Roberto Gamito
19.07.21
O seu nome espalhava-se pela província ontem vedada qual nódoa ingovernável. Os afónicos ganhavam voz à sua passagem como se se tratasse de um deus fluido; os poetas, mão, os predadores, ardis novinhos em folha. As tribos uniram-se em torno do mesmo medo como pequenos corpos celestes influenciados pela gravidade da estrela. Os detractores, que é como quem diz os bárbaros residentes, tentavam arpoar de olhos fechados a nódoa com uma salva de interpretações, hipóteses, teorias e demais mezinhas com vista a diminuí-la, a abrandá-la e quiçá extingui-la, porém o cachalote líquido prosseguia incólume num oceano só seu. O antigo verbo afundava-se na adiposidade das dúvidas ao descortinar inéditas areias movediças no Homem. O passado finalmente encontrara o seu túmulo. Mais um prego no caixão do oásis. Uma nódoa-nome inflamável ao rés de um fogo posto em poema. Num universo paralelo, volvidos milhões de anos, o imortal acabara de realizar o inventário dos grãos de areia do seu deserto. Mas eis que a tempestade se avizinha para baralhar o trabalho e os dias. Onde há vida, há Sísifos, comentou o sábio que comia uma espetada de escaravelhos-bosteiros, também eles miniaturas de Sísifo.
Conservo os meus relógios — e o mais que logro rapinar — numa gigantesca arca frigorífica. A minha maior ambição é congelar o tempo. Abandonei o meu antigo emprego de oficial das carnes (1) e desde então dedico-me à descurada tarefa de domar a arte do zero absoluto. O cume inatingível, afiançam os cientistas.
A imobilidade absoluta e de caminho transformar o calor, o amor, a paixão, a vida num mito. Trocar as voltas ao senhor Borges. Erigir das minhas cinzas um início como nunca houve. Não descanso enquanto não for o coreógrafo — o bobo-mor — da inércia indevassável. O Universo enquanto palco do tudo e demais ficções.

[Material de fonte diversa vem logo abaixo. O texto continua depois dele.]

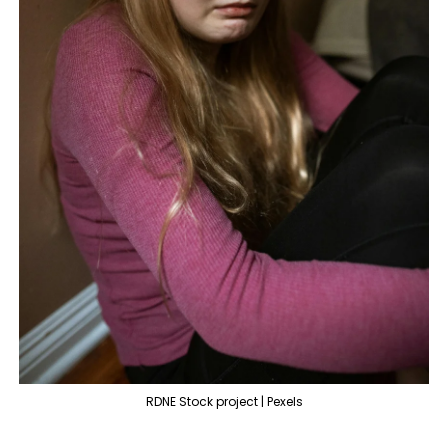
RDNE Stock project | Pexels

E agora, quaisquer que sejam as intenções dos vindouros que venham a contribuir para esta miscelânea de ideias aparentemente opostas, esta valsa lenta cumprida em bicos de pés entre o fogo e o gelo, permitir-me-ão que gabe a astúcia macaca deste menino; atirem-me todos os apodos da casta da inveja, mas pelo menos não sou um animal extinto. Ao contrário de muitos espécimes que tropeçam uns nos outros à cata de professor de dança, que é como quem diz, ficcionam a verticalidade e carpem os passos adiados e que, em dias de festa aziaga, fazem as vezes do sacristão e dobram os sinos em honra dos eus que, aqui e ali, abortaram, eu, inspirado por Ovídio, pelos druidas-das-mil-formas, pelos xamãs siberianos — faço lá ideia por onde o transe me conduziu —, eu, qual mongol a cavalo na mais indómita ideia, transfigurei-me num mamute bípede. O meu coração apossou-se de mim, desde a língua à mão, alcançando o lugar de maestro das estações. O gelo e o degelo são obra dele, longe de mim ficar com o crédito de tais façanhas.
O gelo enquanto casulo. Enquanto animal renovado saído do gelo, cumpri o cardápio das metamorfoses de Ovídio. Nada do que é bárbaro me é estranho. E agora?
(1) Se bisbilhotarem os anúncios de emprego por estes dias, hão-de cruzar-se com este poético eufemismo para talhante. Por norma, sou avesso a eufemismos e tudo quanto dilua palavrinhas isoladas em longas perífrases, todavia algum dia teria de dar de caras com uma mui ilustre excepção. Belo nome, oficial das carnes.